In only the past decade or so, microbreweries and craft beers have exploded in popularity as more and more people look for alternatives to the “same old beer.” The newfound interest in something new has led to a resurgence in forgotten styles of beer, like porters and India Pale Ales (IPAs), and led garage brewers to start up their own small breweries and sell their beers, rather than just enjoy them with friends.
Now, there are more than 150 breweries in Maine, alone, with microbreweries in all counties and in most towns. In the small town of Biddeford, alone, population 21,000, there’s Banded Brewing Company and Nuts & Bolts Brewing.
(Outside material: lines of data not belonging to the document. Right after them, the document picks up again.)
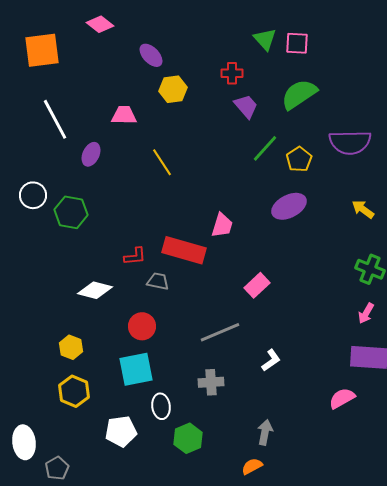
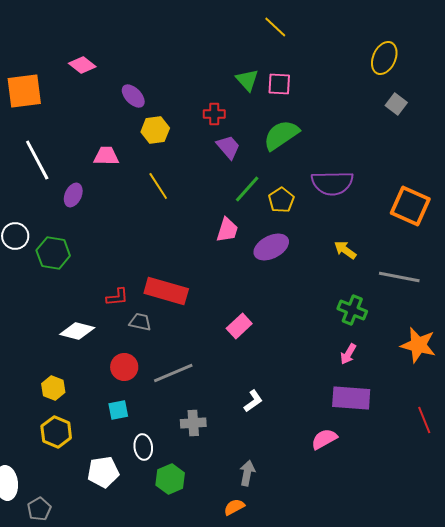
yellow line: (162, 162) -> (158, 186), moved
pink trapezoid: (222, 225) -> (227, 230), moved
gray line: (220, 332) -> (173, 373), moved
cyan square: (136, 369) -> (118, 410), size x0.6

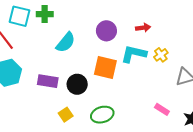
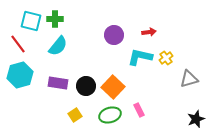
cyan semicircle: (66, 42) -> (58, 46), moved
orange square: (105, 67) -> (113, 87), moved, turned 30
pink rectangle: (162, 109) -> (139, 110), moved, turned 32

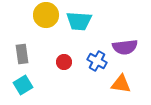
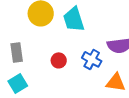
cyan trapezoid: (79, 21) -> (74, 19), turned 68

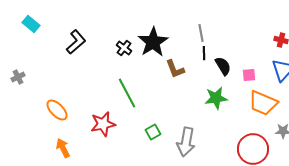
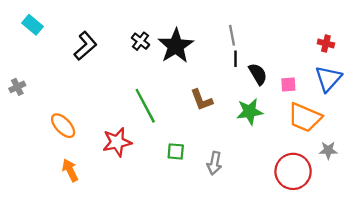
black cross: (124, 48) -> (140, 41), moved
brown L-shape: (175, 69) -> (202, 100), moved
green square: (153, 132) -> (176, 151), turned 35
gray arrow: (186, 142) -> (214, 163), size x0.7

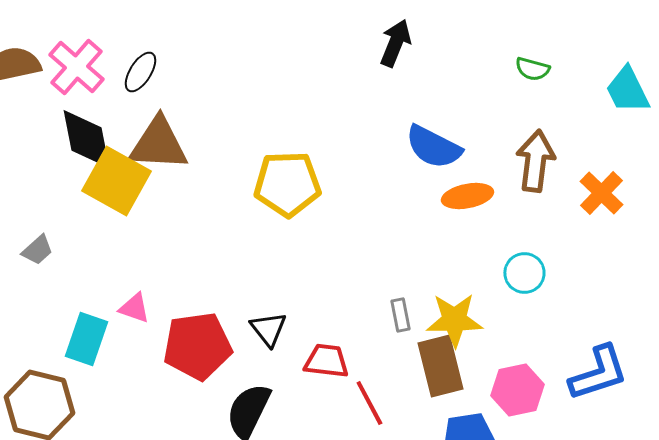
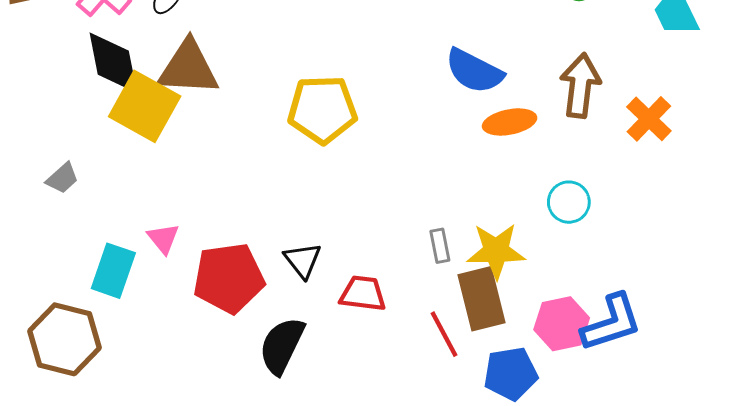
pink triangle: (134, 308) -> (163, 238), turned 32
blue L-shape: (598, 373) -> (611, 323), moved
red line: (369, 403) -> (444, 334), moved

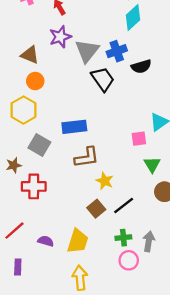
Cross the river into Saco, and you’ll find Barreled Souls Brewing as well as Run of the Mill, and the Funky Bow Brewery and Beer Company over towards Lyman.
Other areas in Maine – especially Portland and Bangor – have even hotter craft beer scenes.
One group of people who have noticed a trend towards drinking alcohol in breweries and craft pubs has been the police. They see tasting rooms and microbreweries as strong potential sources of drunk driving and have begun to monitor them for events and popular nights when they are likely to be filled with patrons. On those nights, police step up their patrols on major streets leaving the brewery or craft beer bar, looking to pull drivers over for minor traffic violations so they can gather more evidence of an OUI crime.
In some rare cases, this increased enforcement comes in the form of a sobriety checkpoint. However, the extra work and manpower that go into sobriety checkpoints make them inefficient for policing patrons who are just leaving a brewery, without someone else going on – there just aren’t enough people to make a checkpoint worth it. Additionally, police have to notify the media about a sobriety checkpoint at least 24 hours before conducting one, putting patrons on the alert.
More common are traditional saturation patrols. These are police officers whose sole job is to spend their shifts on the hunt for drunk drivers. They are stationed on major thoroughfares around breweries and craft beer bars on popular nights and do not respond to typical calls.
People who enjoy the new beer scene in Maine and regularly frequent Maine’s many microbreweries may have seen the increased police presence outside their favorite tasting rooms. Extra police are not there by mistake. They are on the hunt for OUI violations and will use pretextual stops to find it.